Morales has authored a book, “Police State America,” has written for Covert Action magazine and is a longtime contributor to the East Village anarchist newspaper, The Shadow.

Most mainstream media, however, aren’t interested in Morales’ findings. “The Times, The New Yorker, Vanity Fair — they just don’t want to touch it,” he said. He’s undeterred, though.

“The way I feel now is I have a responsibility to really stay with this material. There aren’t that many people following it,” Morales said. “My bias, and I’ll admit it, is I want to create a more favorable climate for dissent.”

Speaking of protests, Morales is a big fan of the Critical Mass rides.

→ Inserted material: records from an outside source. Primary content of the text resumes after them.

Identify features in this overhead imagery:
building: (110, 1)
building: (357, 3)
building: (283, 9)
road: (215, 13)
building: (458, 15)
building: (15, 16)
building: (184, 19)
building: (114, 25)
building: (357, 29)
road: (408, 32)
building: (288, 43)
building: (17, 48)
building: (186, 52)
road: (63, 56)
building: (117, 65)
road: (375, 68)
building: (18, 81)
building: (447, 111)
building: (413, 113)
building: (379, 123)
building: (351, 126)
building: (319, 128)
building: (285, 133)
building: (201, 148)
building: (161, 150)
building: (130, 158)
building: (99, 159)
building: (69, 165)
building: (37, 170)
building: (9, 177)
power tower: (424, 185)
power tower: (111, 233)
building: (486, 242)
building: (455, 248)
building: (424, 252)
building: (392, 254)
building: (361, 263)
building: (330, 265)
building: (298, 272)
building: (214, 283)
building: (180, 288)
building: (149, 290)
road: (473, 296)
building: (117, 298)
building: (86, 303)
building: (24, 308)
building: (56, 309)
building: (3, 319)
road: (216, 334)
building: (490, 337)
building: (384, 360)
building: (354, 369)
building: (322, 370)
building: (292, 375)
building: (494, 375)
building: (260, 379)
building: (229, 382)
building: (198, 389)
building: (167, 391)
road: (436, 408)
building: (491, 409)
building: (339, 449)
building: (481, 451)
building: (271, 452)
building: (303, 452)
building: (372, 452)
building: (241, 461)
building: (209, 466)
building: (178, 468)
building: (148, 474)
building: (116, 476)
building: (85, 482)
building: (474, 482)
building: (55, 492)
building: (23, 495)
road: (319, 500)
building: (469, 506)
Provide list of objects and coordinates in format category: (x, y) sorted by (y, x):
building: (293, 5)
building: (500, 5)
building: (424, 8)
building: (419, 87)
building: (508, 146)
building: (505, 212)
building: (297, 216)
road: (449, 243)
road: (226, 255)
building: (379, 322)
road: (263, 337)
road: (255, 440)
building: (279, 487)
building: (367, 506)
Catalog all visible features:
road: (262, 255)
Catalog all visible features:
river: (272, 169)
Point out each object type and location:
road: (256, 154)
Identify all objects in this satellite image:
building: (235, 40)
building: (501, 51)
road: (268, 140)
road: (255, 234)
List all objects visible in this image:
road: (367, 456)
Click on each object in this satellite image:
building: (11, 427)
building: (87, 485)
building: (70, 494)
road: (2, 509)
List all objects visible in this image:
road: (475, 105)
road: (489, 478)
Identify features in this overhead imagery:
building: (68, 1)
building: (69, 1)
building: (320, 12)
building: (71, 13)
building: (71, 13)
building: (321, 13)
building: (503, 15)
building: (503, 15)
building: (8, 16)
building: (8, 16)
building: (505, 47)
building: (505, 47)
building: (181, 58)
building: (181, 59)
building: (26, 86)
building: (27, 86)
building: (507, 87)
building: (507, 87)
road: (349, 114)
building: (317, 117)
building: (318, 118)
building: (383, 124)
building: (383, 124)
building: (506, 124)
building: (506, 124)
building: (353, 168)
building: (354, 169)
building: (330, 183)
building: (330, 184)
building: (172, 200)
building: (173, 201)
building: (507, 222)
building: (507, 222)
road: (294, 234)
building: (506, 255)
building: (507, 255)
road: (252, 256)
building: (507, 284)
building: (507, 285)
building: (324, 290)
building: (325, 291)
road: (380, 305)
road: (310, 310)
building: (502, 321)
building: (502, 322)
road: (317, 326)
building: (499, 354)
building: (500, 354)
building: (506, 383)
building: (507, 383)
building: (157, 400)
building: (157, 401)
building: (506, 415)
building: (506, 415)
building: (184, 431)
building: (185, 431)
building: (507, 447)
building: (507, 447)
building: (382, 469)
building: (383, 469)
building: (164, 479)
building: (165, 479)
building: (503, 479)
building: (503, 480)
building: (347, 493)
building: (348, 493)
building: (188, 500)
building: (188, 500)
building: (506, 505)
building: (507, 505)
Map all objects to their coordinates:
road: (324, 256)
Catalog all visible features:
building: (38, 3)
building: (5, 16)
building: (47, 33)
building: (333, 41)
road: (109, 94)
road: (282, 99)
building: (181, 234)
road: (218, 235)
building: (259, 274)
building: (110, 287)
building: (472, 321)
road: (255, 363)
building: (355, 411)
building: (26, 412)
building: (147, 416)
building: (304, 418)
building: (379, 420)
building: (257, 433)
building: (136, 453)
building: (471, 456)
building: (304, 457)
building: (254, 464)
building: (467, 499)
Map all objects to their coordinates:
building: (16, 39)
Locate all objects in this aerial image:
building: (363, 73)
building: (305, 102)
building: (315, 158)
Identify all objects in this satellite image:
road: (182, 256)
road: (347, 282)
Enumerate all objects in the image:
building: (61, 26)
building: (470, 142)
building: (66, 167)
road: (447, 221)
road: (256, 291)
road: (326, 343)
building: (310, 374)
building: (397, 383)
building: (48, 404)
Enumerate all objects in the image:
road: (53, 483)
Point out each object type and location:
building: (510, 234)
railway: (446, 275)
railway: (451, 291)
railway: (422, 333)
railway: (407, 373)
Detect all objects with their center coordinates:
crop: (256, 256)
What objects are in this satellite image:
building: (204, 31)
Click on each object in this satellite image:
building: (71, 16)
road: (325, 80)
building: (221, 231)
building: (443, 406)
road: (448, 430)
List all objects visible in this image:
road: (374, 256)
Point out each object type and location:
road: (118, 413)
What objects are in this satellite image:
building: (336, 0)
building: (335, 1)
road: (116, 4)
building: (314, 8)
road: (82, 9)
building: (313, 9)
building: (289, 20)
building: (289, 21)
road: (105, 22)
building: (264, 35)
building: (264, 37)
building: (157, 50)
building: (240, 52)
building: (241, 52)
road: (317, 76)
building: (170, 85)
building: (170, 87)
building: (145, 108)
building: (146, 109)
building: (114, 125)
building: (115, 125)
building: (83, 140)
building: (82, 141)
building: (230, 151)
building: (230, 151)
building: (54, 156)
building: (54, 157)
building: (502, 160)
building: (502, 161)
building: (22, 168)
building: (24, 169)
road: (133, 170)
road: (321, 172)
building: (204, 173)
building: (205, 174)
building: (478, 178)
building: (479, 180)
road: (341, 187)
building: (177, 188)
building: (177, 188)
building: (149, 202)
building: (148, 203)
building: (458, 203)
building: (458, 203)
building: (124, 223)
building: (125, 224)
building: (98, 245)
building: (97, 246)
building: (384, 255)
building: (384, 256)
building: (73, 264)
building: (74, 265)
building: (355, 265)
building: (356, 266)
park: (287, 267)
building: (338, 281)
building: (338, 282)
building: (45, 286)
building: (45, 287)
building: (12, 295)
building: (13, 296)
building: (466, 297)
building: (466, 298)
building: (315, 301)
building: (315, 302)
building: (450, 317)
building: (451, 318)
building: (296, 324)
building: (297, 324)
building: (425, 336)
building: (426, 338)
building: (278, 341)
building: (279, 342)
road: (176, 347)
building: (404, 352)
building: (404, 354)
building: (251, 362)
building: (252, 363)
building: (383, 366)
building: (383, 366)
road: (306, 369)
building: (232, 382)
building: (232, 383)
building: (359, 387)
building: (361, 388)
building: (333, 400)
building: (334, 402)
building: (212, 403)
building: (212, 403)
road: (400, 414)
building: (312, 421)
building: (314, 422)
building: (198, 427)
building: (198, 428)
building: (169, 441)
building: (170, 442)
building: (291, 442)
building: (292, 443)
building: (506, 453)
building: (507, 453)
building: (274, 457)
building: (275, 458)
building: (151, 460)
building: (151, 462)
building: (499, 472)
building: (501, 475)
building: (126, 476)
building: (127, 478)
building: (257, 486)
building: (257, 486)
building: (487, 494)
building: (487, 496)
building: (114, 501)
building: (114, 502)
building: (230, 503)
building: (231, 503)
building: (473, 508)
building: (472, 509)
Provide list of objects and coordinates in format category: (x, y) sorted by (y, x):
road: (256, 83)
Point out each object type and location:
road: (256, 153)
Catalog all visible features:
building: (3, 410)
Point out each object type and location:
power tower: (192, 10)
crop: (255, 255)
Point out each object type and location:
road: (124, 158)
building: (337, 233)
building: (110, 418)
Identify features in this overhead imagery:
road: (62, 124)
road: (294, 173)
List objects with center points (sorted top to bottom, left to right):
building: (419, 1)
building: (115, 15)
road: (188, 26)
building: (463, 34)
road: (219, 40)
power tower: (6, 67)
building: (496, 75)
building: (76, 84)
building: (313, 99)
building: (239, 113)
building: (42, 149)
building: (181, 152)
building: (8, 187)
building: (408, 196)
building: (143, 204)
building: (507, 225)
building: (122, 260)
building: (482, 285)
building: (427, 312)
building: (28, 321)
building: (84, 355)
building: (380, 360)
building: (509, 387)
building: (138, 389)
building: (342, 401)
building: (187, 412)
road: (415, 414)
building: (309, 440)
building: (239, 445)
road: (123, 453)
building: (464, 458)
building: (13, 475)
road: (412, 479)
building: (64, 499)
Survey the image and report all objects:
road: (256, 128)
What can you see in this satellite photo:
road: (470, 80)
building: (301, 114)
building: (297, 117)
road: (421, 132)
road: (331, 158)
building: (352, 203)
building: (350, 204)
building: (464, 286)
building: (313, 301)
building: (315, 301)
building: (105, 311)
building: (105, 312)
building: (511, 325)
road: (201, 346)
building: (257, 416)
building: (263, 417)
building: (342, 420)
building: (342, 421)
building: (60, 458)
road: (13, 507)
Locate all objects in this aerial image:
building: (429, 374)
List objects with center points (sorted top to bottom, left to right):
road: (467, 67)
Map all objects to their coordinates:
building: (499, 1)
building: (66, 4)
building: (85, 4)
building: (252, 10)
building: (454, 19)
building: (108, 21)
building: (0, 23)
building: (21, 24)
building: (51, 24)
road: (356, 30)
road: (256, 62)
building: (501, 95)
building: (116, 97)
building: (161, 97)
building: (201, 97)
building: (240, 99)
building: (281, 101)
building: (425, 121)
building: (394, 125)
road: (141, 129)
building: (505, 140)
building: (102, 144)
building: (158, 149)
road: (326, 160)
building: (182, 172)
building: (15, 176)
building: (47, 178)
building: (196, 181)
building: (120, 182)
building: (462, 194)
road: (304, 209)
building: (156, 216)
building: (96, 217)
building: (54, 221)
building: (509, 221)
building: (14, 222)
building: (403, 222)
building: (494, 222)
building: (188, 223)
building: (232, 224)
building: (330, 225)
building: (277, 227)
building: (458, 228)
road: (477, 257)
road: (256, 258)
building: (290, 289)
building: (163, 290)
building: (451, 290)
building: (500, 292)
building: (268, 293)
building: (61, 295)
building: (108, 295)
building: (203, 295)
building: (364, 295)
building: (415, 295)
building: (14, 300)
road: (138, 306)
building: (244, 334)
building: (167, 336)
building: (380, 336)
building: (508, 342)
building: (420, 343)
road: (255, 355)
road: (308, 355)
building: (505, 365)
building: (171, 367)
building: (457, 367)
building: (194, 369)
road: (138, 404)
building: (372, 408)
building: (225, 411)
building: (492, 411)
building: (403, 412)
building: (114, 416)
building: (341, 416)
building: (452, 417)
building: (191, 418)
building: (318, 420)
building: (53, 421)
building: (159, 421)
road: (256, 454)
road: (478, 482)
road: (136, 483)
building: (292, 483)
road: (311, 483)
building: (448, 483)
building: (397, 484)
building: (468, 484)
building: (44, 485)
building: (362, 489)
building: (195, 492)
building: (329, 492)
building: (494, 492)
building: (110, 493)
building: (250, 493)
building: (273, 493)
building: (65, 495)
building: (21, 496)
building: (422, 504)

“The city is continuing this vendetta against Critical Mass,” he said. “But Critical Mass — they’re feisty. They’ll triumph in the end…. I’d join them but I’m not much of a bike rider, because my vision’s not so good — I tend to lose concentration.”

Although the danger to the squats has passed, one last battle looms — the former CHARAS/El Bohio building. Some, like the East Village Community Coalition and Councilmember Margarita Lopez, are hoping a miracle will occur and the Landmarks Preservation Commission will designate the old school a landmark, blocking Gregg Singer’s mega-dorm project. Morales — who lives across the street from the site — thinks a more aggressive approach may be called for.

Singer has already applied for demolition permits to raze the back of the building for the new dorm.

“It’s going to be hard for me to stand there and watch them try to demo that place,” he said. “If it gets to the point that that’s going to happen, we have a responsibility to take a stand — and put our bodies on the line to keep that from happening.”

Morales says he’ll also continue take a stand spiritually for making the world a better, more equitable and peaceful place.

“My central value is making love real between neighbors,” he said. “People are dying because of this lack of love, it’s not abstract,” Morales said, citing last month’s John Hopkins report claiming 100,000 civilians had died in the Iraq War. “Half of those killed were women and children,” he said. “I mean, that’s an obscenity. Anyone who looks the other way on that is a far cry from any kind of moral person.

“As long as I’m here, I’m going to put my shoulder to the wheel and work with people who are serious about making love between neighbors real and building a world of justice and equality. That to me is the coolest thing. That for me is the hip thing.”